The men were imprisoned and tortured, one survivor later described Groom "as the bravest man I have ever seen ... his splendid physique enabled him to endure more than anyone else and he never gave a thing away".

After a sham trial Groom was sentence to 10 years hard labour & taken to Tjipinan Prison, outside Batavia. Later he was moved to Soekamiskin Gaol near Bandoeng, until 1944 when 300 of the so-called worst political prisoners including Groom were moved to Ambarawa.

A group of Australian ex-prisoners sitting at "bicycle" camp, Senen, Java.

A group of happy Australian ex-prisoners of war at "bicycle" camp soon after they were freed, Senen, Java (Australian War Memorial collection)

When Groom got word that the war was over, he walked out of the prison and went to assist those waiting to be evacuated from the Internment Camp where conditions were very poor.
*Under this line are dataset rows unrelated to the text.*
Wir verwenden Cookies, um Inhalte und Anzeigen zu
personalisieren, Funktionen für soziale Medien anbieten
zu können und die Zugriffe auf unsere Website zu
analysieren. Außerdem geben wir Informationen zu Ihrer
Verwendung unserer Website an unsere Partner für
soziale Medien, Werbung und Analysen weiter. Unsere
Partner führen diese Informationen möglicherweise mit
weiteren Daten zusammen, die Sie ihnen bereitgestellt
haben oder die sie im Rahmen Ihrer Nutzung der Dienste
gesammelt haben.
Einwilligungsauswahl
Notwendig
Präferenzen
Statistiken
He took charge, organizing water and food and when he was offered the use of an aircraft flew to Senen for a brief trip. Groom reappeared at Bicycle Camp, Senen where his friend Roy Bulcock was still locked up, it was then they heard of his movements for the past 3 years.

Groom didn't stay long, he had promised to return to the Internment Camp to "see them through" and he did, taking on a role with the Recovery of Allied Prisoners of War & Internees (RAPWI) taskforce.

In October fighting broke out in and around Ambarawa between British troops evacuating European internees and Indonesian Republicans, in what would be the heaviest single battle of the Indonesian National Revolution. Groom worked successfully with one of Soekarno’s officers to persuade several groups from both sides to ceasefire, after a truce had been negotiated between the British and Indonesian leaders.

Groom was repatriated to England late 1945 where he was reunited with his wife Joy and his young family and for his actions Groom was awarded the Distinguished Service Order (DSO) in 1946.

In 1949 the former Japanese governor of Ambarawa prison, Kiyonori OGAWA wrote to Groom, having been jailed for life as a War Criminal. The letter's translation into English is awkward but appears to be a request for assistance. Ogawa was repatriated to Japan the next month, but apparently not as a consequence of his correspondence.

Later promoted to Group Captain, Groom was killed in a Vampire Jet crash in the Welsh mountains, 23 August 1956.